## Instructions to follow:
Within the records, say how many lines include the word "вторник"; the answer should be the number and no more.

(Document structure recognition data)
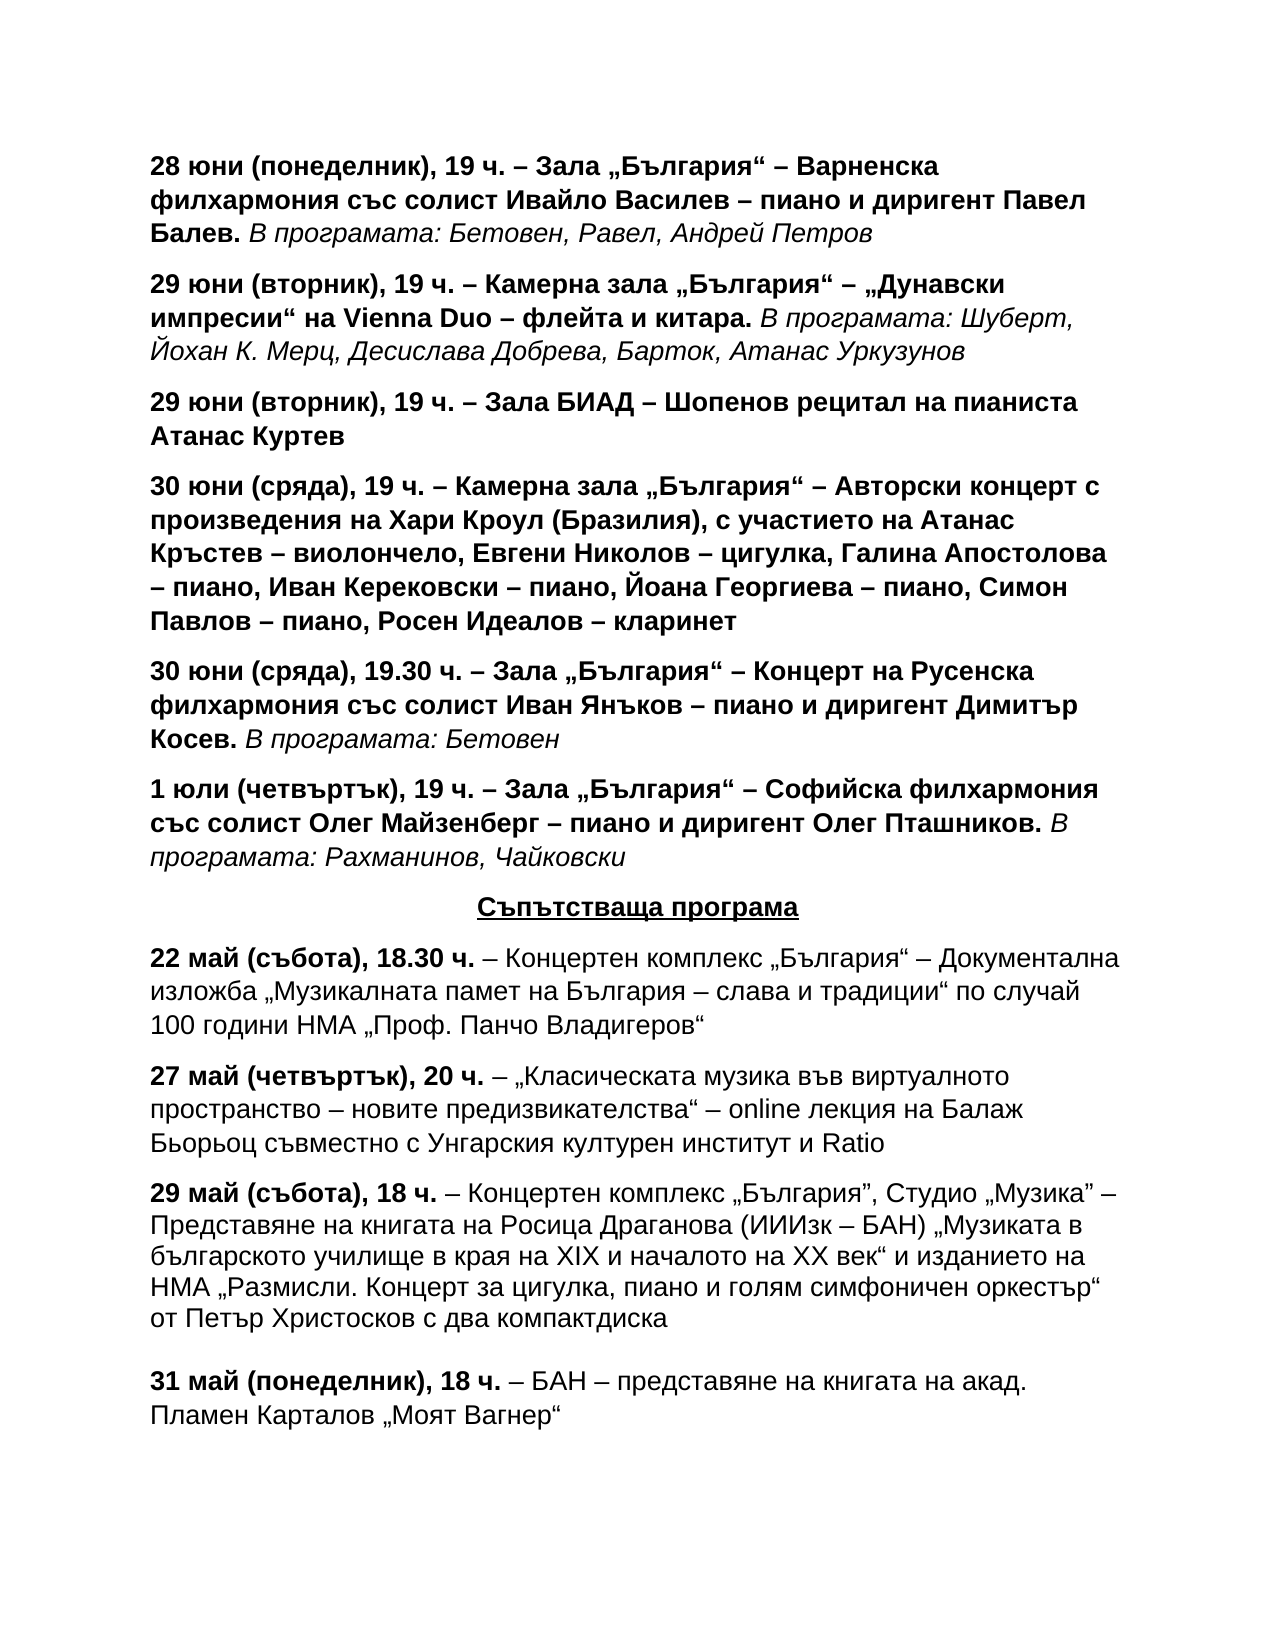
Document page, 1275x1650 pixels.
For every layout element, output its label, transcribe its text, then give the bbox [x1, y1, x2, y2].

text 1 юли (четвъртък), 19 ч. – Зала „България“ – Софийска филхармония със солист Олег Майзенберг – пиано и диригент Олег Пташников. В програмата: Рахманинов, Чайковски [150, 773, 1125, 872]
text 27 май (четвъртък), 20 ч. – „Класическата музика във виртуалното пространство – новите предизвикателства“ – online лекция на Балаж Бьорьоц съвместно с Унгарския културен институт и Ratio [150, 1059, 1125, 1158]
text 29 май (събота), 18 ч. – Концертен комплекс „България”, Студио „Музика” – Представяне на книгата на Росица Драганова (ИИИзк – БАН) „Музиката в българското училище в края на XIX и началото на XX век“ и изданието на НМА „Размисли. Концерт за цигулка, пиано и голям симфоничен оркестър“ от Петър Христосков с два компактдиска [150, 1177, 1125, 1334]
text 31 май (понеделник), 18 ч. – БАН – представяне на книгата на акад. Пламен Карталов „Моят Вагнер“ [150, 1365, 1125, 1430]
text 30 юни (сряда), 19.30 ч. – Зала „България“ – Концерт на Русенска филхармония със солист Иван Янъков – пиано и диригент Димитър Косев. В програмата: Бетовен [150, 655, 1125, 754]
text 28 юни (понеделник), 19 ч. – Зала „България“ – Варненска филхармония със солист Ивайло Василев – пиано и диригент Павел Балев. В програмата: Бетовен, Равел, Андрей Петров [150, 150, 1125, 249]
text Съпътстваща програма [150, 891, 1125, 922]
text 22 май (събота), 18.30 ч. – Концертен комплекс „България“ – Документална изложба „Музикалната памет на България – слава и традиции“ по случай 100 години НМА „Проф. Панчо Владигеров“ [150, 942, 1125, 1040]
text 30 юни (сряда), 19 ч. – Камерна зала „България“ – Авторски концерт с произведения на Хари Кроул (Бразилия), с участието на Атанас Кръстев – виолончело, Евгени Николов – цигулка, Галина Апостолова – пиано, Иван Керековски – пиано, Йоана Георгиева – пиано, Симон Павлов – пиано, Росен Идеалов – кларинет [150, 470, 1125, 636]
text 29 юни (вторник), 19 ч. – Зала БИАД – Шопенов рецитал на пианиста Атанас Куртев [150, 386, 1125, 451]
text 29 юни (вторник), 19 ч. – Камерна зала „България“ – „Дунавски импресии“ на Vienna Duo – флейта и китара. В програмата: Шуберт, Йохан К. Мерц, Десислава Добрева, Барток, Атанас Уркузунов [150, 268, 1125, 367]
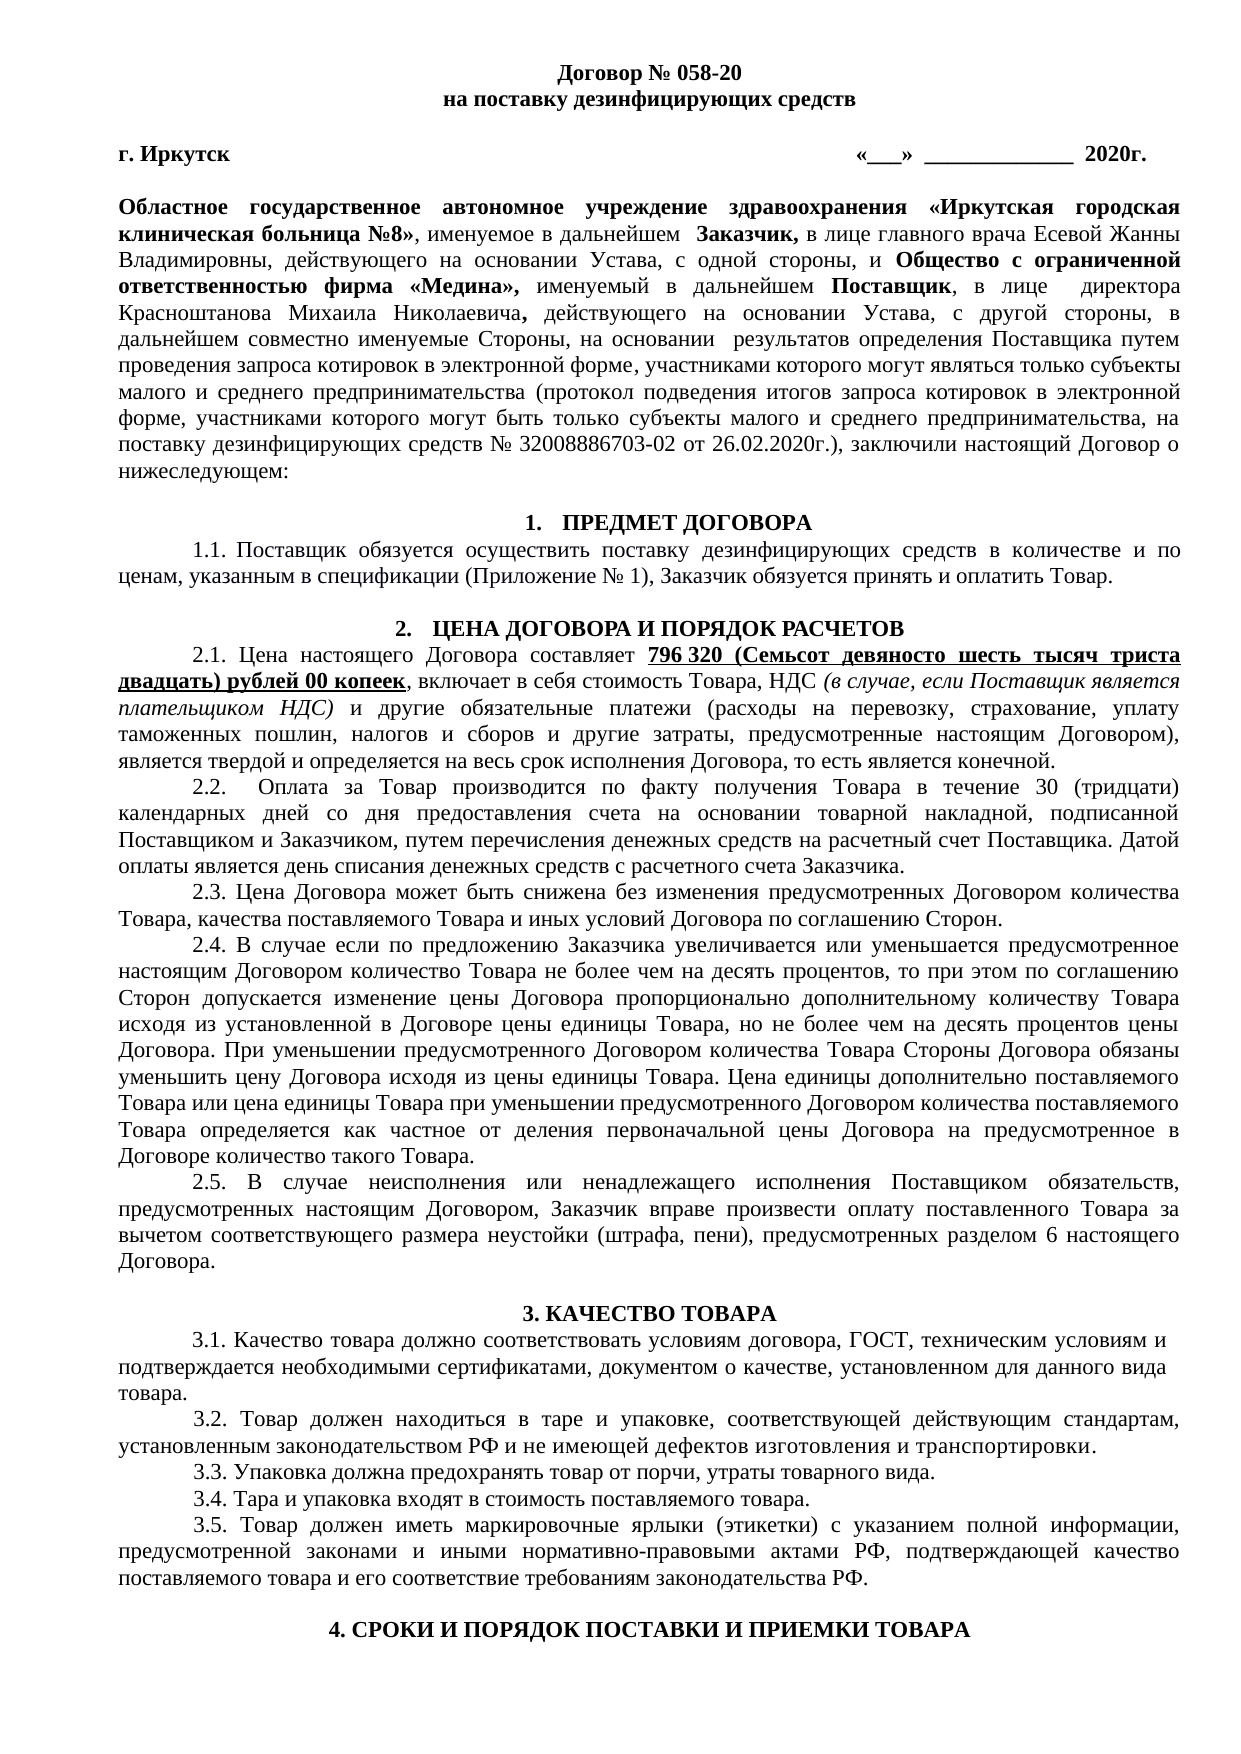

## Solved problem:
2